Why not only fine-tune: Policies and product facts change weekly; retraining is slow and expensive compared to updating an index.

Ingestion pipeline

Chunking

Why chunk: Embedding models and context windows cap input size; oversized documents dilute relevance scores.

Embeddings

Why vectors: Nearest-neighbor search finds semantically related text even when wording differs from the user question.

Vector store

Why hybrid search sometimes: SKU codes and proper nouns match literally with BM25 better than embeddings alone.

Generation step

Why force citations: Makes unsupported claims easier to spot in review and reduces silent hallucination when retrieval misses.

Evaluation

  • Golden questions with expected supporting passages
  • Human review of citation accuracy
  • Automated checks: does the answer string appear in retrieved chunks?

Related guides

Docker Compose. Environment variables.

Frequently asked questions

Does RAG eliminate hallucinations?

No.

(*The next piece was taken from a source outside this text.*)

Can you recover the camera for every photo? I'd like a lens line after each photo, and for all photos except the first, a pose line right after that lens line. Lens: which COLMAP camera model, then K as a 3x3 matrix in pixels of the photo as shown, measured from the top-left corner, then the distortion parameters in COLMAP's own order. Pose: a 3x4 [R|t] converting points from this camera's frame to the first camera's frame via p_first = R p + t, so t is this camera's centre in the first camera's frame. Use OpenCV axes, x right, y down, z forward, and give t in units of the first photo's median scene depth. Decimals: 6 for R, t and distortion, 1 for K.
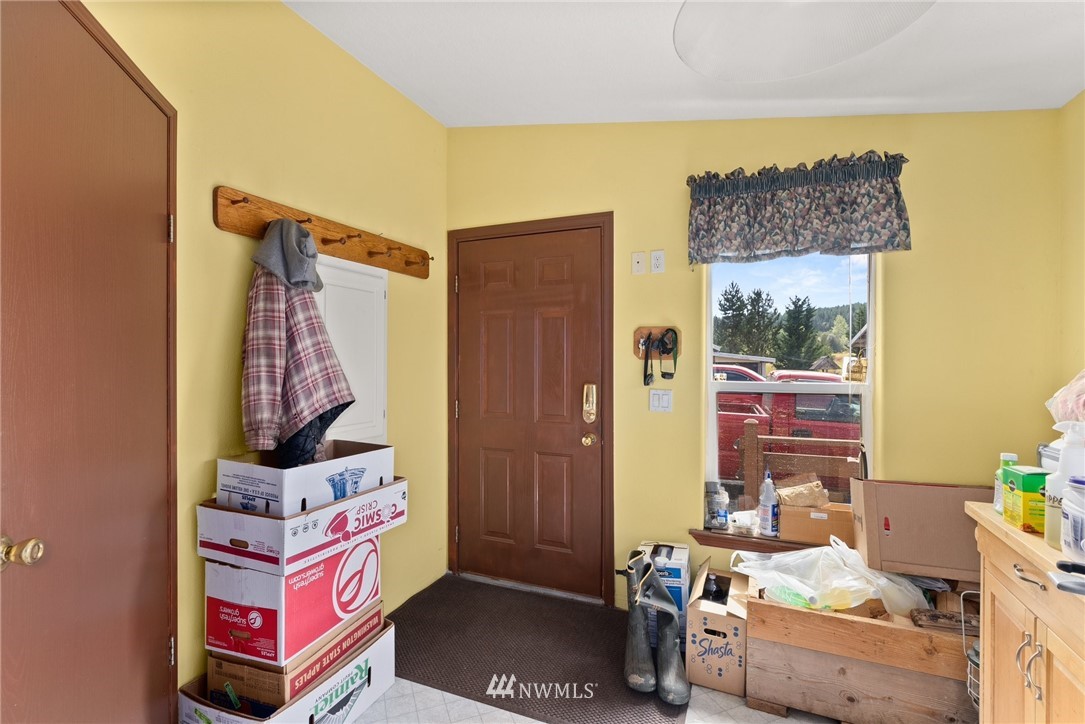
lens RADIAL K [[487.4, 0, 545.6], [0, 487.4, 363.3], [0, 0, 1]] dist [0.001347, 0.000463]
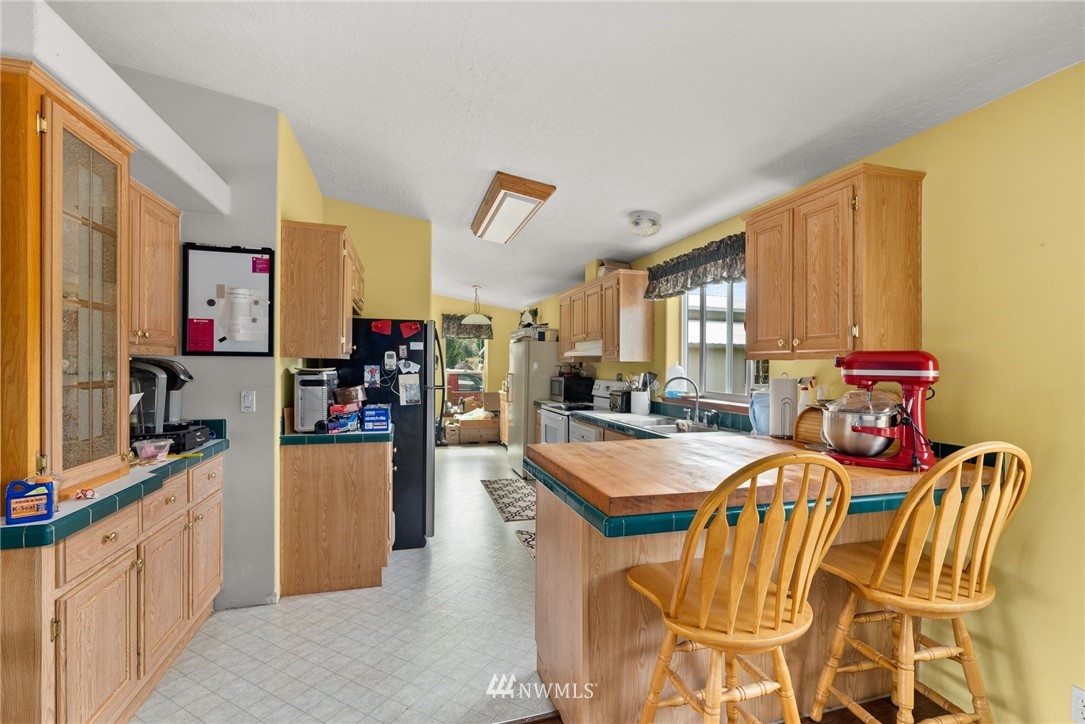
lens RADIAL K [[487.4, 0, 544.4], [0, 487.4, 362.5], [0, 0, 1]] dist [0.001347, 0.000463]
pose [[0.770943, 0.003733, 0.636893, -1.532727], [0.001338, 0.999971, -0.007480, 0.006187], [-0.636902, 0.006619, 0.770916, -2.439617]]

It reduces them when retrieval is correct; bad chunks or aggressive prompts still cause errors.

How large should k be?

Start with 3–8 chunks; more context is not always better—noise drowns signal and burns tokens.

Do I need a vector database?

For prototypes, embedded libraries or managed search work. Scale and filtering needs push you toward a real store.

What about multimodal RAG?

Same idea: embed images or transcripts, retrieve, then condition generation—more moving parts, same hygiene.